Episode 6 - For Immediate Release
13 May 2013
I didn't like this. I felt like I'd skipped pages in a book.
Peggy's relationship with Abe has always seemed like it wasn't her top priority. But I didn't get the vibe she was so attracted to Teddy Chaough. Now of course attraction can come in many different forms and I'm sure that there's all sorts of excitement and validation wrapped up in that for her. But last week she seemed excited by Abe seeing a future with her. This week she's picturing Teddy instead of Abe just like in a 90s sit com. In the end Don waltzes in to push her back down the pecking order and remind her that she can't escape him.
How did that all happen in one episode? Maybe next week the rest of the SCDP partners will be furious at Don and there will be major rows over the new merger. But for now it seemed like a bizarrely swift and flimsy story to push all 'our' characters back together. You know me, I'm a stickler for logic and reality. The idea that these two independent firms could just agree to merge over one evening felt implausible. The fact that Chevy agreed to do business with a hastily welded together firm seemed equally unlikely. To blast through all of that and leave Peggy numbly writing the press release was such a flat ending. Of course Mad Men has done things like this before. The formation of SCDP (313) and last season's elevation of Joan to partner (511) both took place in just one episode. But this was by far the worst offender. The public offering opportunity came out of nowhere too.
I was somewhat surprised to see Don give Jaguar the boot. I understand his disgust with Herb and the way the deal was secured but they were the big prize which got the agency back to a respectable level. Again I was left to question if Herb has the power to scotch the whole deal without consultation. I did like Joan's reaction and Pete's for that matter. Don has a history of making decisions without consulting anyone and they both called him out on it.

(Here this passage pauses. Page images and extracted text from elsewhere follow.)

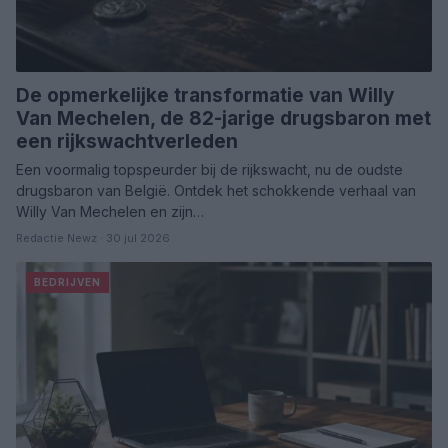
De opmerkelijke transformatie van Willy
Van Mechelen, de 82-jarige drugsbaron met
een rijkswachtverleden
Een voormalig topspeurder bij de rijkswacht, nu de oudste
drugsbaron van België. Ontdek het schokkende verhaal van
Willy Van Mechelen en zijn…
Redactie Newz · 30 jul 2026
BEDRIJVEN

But even the acquisition of the Chevy meeting didn't seem to me to be given the attention it deserved. Roger has spent the last two seasons looking for a way to make himself useful, he finally does, and all we get is one little dig at Pete.
Speaking of whom I once more find myself a little confused. I can sort of imagine Trudy keeping the door open to reconciliation. But I don't know enough about her and it felt a little odd that she would encourage Pete the way she did. However the idea that her father would be so disgusted with his son-in-law that he would expose his own secret shame was an interesting decision. And of course Pete screws himself thoroughly by bitterly telling Trudy who certainly won't pick him over her father at this stage.
What is with Bob Benson? Offering to pay for Pete's prostitution expenses? Wouldn't that creep you out more than flatter you?
By any shows standard this felt abrupt and manipulated. On Mad Men it was jarring.